- Army Medal of Honor
- Born: October 6, 1946 Montgomery, West Virginia, US
- Died: June 21, 1967 (aged 20) Binh Dinh Province, Republic of Vietnam
- Place of burial: Cedar Park Cemetery, Calumet Park, Illinois
- Allegiance: United States of America
- Branch: United States Army
- Service years: 1965–1967
- Rank: Specialist Four
- Unit: 5th Cavalry Regiment, 1st Cavalry Division (Airmobile)
- Conflicts: Vietnam War †
- Awards: Medal of Honor Purple Heart

= Carmel Bernon Harvey Jr. =

United States Army soldier

Carmel Bernon Harvey Jr. (October 6, 1946 – June 21, 1967) was a United States Army soldier and a recipient of the United States military's highest decoration—the Medal of Honor—for his actions in the Vietnam War.

==Biography==
Harvey joined the Army from his hometown in the Hegewisch community area of Chicago, Illinois in 1965, and by June 21, 1967, was serving as a specialist four in Company B, 1st Battalion, 5th Cavalry Regiment, 1st Cavalry Division (Airmobile). During a firefight on that day, in Binh Dinh Province, Republic of Vietnam, an enemy bullet hit and activated a hand grenade attached to Harvey's belt. Unable to remove the live device from his belt, he ran towards an enemy machinegun emplacement until the grenade exploded, killing him and momentarily halting the enemy's fire.

Harvey, aged 20 at his death, was buried in Cedar Park Cemetery, Calumet Park, Illinois. Olive-Harvey College, one of the City Colleges of Chicago is named after him and fellow Medal of Honor recipient Milton L. Olive, III. A fitness center on Fort Hood is also named after Harvey. The auditorium of George Washington High School in Chicago, which serves his home community of Hegewisch, is named Harvey Hall in his honor.
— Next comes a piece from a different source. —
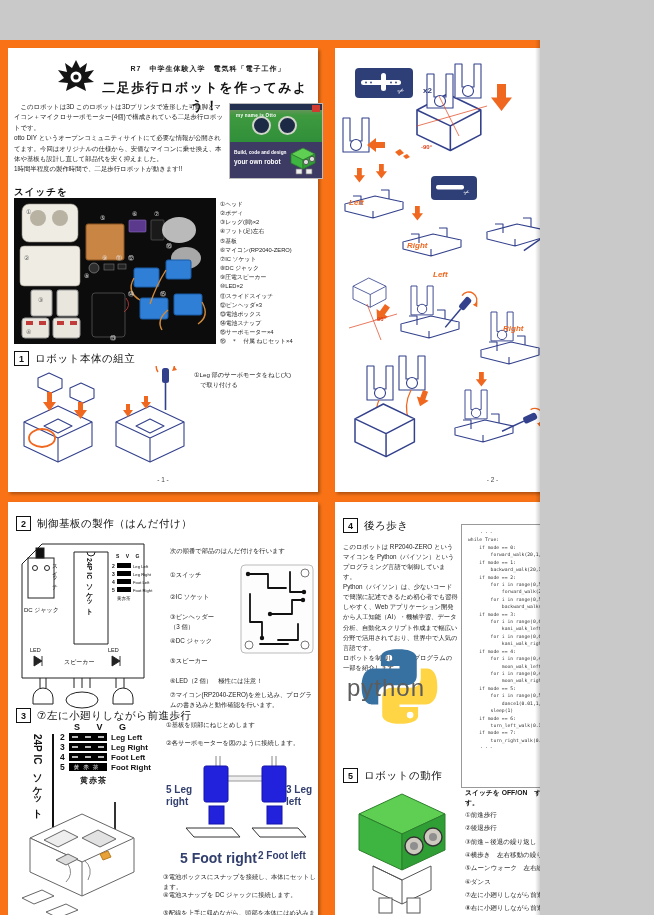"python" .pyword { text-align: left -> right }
==Medal of Honor citation==

For conspicuous gallantry and intrepidity in action at the risk of his life above and beyond the call of duty. Sp4 Harvey distinguished himself as a fire team leader with Company B, during combat operations. Ordered to secure a downed helicopter, his platoon established a defensive perimeter around the aircraft, but shortly thereafter a large enemy force attacked the position from 3 sides. Sp4 Harvey and 2 members of his squad were in a position directly in the path of the enemy onslaught, and their location received the brunt of the fire from an enemy machine gun. In short order, both of his companions were wounded, but Sp4 Harvey covered this loss by increasing his deliberate rifle fire at the foe. The enemy machine gun seemed to concentrate on him and the bullets struck the ground all around his position. One round hit and armed a grenade attached to his belt. Quickly, he tried to remove the grenade but was unsuccessful. Realizing the danger to his comrades if he remained and despite the hail of enemy fire, he jumped to his feet, shouted a challenge at the enemy, and raced toward the deadly machine gun. He nearly reached the enemy position when the grenade on his belt exploded, mortally wounding Sp4 Harvey, and stunning the enemy machine gun crew. His final act caused a pause in the enemy fire, and the wounded men were moved from the danger area. Sp4 Harvey's dedication to duty, high sense of responsibility, and heroic actions inspired the others in his platoon to decisively beat back the enemy attack. His acts are in keeping with the highest traditions of the military service and reflect great credit upon himself and the U.S. Army.